Records supplied START

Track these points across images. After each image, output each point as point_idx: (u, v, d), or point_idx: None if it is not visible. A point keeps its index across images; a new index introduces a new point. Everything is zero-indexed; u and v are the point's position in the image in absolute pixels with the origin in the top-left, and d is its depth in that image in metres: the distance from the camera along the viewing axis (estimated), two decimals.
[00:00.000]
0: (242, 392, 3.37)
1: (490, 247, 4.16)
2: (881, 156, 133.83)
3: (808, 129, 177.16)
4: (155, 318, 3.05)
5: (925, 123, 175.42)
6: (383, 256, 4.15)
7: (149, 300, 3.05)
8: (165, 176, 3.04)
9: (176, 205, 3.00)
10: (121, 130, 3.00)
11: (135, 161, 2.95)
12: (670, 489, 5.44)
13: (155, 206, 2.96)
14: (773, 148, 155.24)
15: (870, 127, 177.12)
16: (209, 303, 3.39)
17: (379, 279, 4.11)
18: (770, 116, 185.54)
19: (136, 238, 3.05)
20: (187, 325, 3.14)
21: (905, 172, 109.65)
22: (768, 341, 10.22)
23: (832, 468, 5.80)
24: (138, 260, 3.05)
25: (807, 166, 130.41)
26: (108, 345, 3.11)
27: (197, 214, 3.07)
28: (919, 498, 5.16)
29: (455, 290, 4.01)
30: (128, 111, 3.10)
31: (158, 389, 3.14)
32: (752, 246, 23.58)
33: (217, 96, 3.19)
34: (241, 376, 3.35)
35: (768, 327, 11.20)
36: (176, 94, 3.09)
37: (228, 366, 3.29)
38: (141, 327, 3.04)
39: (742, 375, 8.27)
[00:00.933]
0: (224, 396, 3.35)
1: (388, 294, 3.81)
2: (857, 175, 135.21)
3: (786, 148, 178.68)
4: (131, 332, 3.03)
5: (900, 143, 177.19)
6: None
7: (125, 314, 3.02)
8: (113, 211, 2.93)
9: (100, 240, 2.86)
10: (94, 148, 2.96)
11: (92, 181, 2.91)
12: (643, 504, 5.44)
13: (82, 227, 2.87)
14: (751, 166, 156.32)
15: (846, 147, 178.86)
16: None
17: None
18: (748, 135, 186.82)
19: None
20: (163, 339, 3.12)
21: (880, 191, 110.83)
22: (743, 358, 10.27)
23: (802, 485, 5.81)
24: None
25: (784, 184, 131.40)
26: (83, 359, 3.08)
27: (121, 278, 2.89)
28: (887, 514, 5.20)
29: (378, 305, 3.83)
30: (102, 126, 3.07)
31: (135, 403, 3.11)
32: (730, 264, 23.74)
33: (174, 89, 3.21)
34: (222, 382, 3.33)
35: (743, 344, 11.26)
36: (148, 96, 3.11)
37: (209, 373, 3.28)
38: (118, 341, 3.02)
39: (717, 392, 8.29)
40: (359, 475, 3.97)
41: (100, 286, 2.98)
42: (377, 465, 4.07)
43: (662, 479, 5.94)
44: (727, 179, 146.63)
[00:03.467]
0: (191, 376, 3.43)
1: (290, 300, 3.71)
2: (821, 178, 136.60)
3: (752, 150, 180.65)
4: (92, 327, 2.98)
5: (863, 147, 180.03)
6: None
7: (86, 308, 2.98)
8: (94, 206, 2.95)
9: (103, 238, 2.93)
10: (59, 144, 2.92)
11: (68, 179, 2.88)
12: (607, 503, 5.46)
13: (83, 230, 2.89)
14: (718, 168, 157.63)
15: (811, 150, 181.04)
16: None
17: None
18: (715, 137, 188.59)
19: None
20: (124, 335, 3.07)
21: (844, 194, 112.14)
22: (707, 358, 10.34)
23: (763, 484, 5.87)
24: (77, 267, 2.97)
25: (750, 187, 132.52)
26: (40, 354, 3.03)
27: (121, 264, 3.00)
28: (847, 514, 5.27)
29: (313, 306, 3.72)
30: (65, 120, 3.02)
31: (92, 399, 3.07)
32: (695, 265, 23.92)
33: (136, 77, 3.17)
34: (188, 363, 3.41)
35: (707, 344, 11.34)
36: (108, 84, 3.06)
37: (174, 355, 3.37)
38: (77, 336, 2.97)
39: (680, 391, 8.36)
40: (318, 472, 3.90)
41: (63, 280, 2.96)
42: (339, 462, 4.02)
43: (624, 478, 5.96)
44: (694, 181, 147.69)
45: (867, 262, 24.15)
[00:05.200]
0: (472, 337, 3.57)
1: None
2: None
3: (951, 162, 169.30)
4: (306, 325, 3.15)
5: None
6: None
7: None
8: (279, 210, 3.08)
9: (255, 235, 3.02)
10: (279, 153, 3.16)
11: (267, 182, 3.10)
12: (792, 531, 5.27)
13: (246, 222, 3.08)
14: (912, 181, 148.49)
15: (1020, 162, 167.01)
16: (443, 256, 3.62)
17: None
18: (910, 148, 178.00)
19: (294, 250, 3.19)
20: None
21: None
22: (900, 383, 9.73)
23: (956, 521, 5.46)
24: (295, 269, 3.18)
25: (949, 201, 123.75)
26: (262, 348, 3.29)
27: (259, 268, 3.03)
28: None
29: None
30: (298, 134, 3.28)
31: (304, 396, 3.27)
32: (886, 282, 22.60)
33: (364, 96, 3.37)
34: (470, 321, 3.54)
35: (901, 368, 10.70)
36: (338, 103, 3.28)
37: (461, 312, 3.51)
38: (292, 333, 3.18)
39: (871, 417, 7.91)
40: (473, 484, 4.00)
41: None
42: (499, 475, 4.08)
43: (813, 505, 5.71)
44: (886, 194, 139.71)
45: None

Records supplied END

▶ **Exercise**
Of the lines above, retype only those from the line containing "20: (187, 325, 3.14)" through the line containing "44: (694, 181, 147.69)", including both, exactly.

▶ **Task answer**
20: (187, 325, 3.14)
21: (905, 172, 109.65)
22: (768, 341, 10.22)
23: (832, 468, 5.80)
24: (138, 260, 3.05)
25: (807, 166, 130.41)
26: (108, 345, 3.11)
27: (197, 214, 3.07)
28: (919, 498, 5.16)
29: (455, 290, 4.01)
30: (128, 111, 3.10)
31: (158, 389, 3.14)
32: (752, 246, 23.58)
33: (217, 96, 3.19)
34: (241, 376, 3.35)
35: (768, 327, 11.20)
36: (176, 94, 3.09)
37: (228, 366, 3.29)
38: (141, 327, 3.04)
39: (742, 375, 8.27)
[00:00.933]
0: (224, 396, 3.35)
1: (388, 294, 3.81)
2: (857, 175, 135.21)
3: (786, 148, 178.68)
4: (131, 332, 3.03)
5: (900, 143, 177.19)
6: None
7: (125, 314, 3.02)
8: (113, 211, 2.93)
9: (100, 240, 2.86)
10: (94, 148, 2.96)
11: (92, 181, 2.91)
12: (643, 504, 5.44)
13: (82, 227, 2.87)
14: (751, 166, 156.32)
15: (846, 147, 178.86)
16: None
17: None
18: (748, 135, 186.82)
19: None
20: (163, 339, 3.12)
21: (880, 191, 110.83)
22: (743, 358, 10.27)
23: (802, 485, 5.81)
24: None
25: (784, 184, 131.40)
26: (83, 359, 3.08)
27: (121, 278, 2.89)
28: (887, 514, 5.20)
29: (378, 305, 3.83)
30: (102, 126, 3.07)
31: (135, 403, 3.11)
32: (730, 264, 23.74)
33: (174, 89, 3.21)
34: (222, 382, 3.33)
35: (743, 344, 11.26)
36: (148, 96, 3.11)
37: (209, 373, 3.28)
38: (118, 341, 3.02)
39: (717, 392, 8.29)
40: (359, 475, 3.97)
41: (100, 286, 2.98)
42: (377, 465, 4.07)
43: (662, 479, 5.94)
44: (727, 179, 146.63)
[00:03.467]
0: (191, 376, 3.43)
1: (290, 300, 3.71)
2: (821, 178, 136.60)
3: (752, 150, 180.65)
4: (92, 327, 2.98)
5: (863, 147, 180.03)
6: None
7: (86, 308, 2.98)
8: (94, 206, 2.95)
9: (103, 238, 2.93)
10: (59, 144, 2.92)
11: (68, 179, 2.88)
12: (607, 503, 5.46)
13: (83, 230, 2.89)
14: (718, 168, 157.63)
15: (811, 150, 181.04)
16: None
17: None
18: (715, 137, 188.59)
19: None
20: (124, 335, 3.07)
21: (844, 194, 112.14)
22: (707, 358, 10.34)
23: (763, 484, 5.87)
24: (77, 267, 2.97)
25: (750, 187, 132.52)
26: (40, 354, 3.03)
27: (121, 264, 3.00)
28: (847, 514, 5.27)
29: (313, 306, 3.72)
30: (65, 120, 3.02)
31: (92, 399, 3.07)
32: (695, 265, 23.92)
33: (136, 77, 3.17)
34: (188, 363, 3.41)
35: (707, 344, 11.34)
36: (108, 84, 3.06)
37: (174, 355, 3.37)
38: (77, 336, 2.97)
39: (680, 391, 8.36)
40: (318, 472, 3.90)
41: (63, 280, 2.96)
42: (339, 462, 4.02)
43: (624, 478, 5.96)
44: (694, 181, 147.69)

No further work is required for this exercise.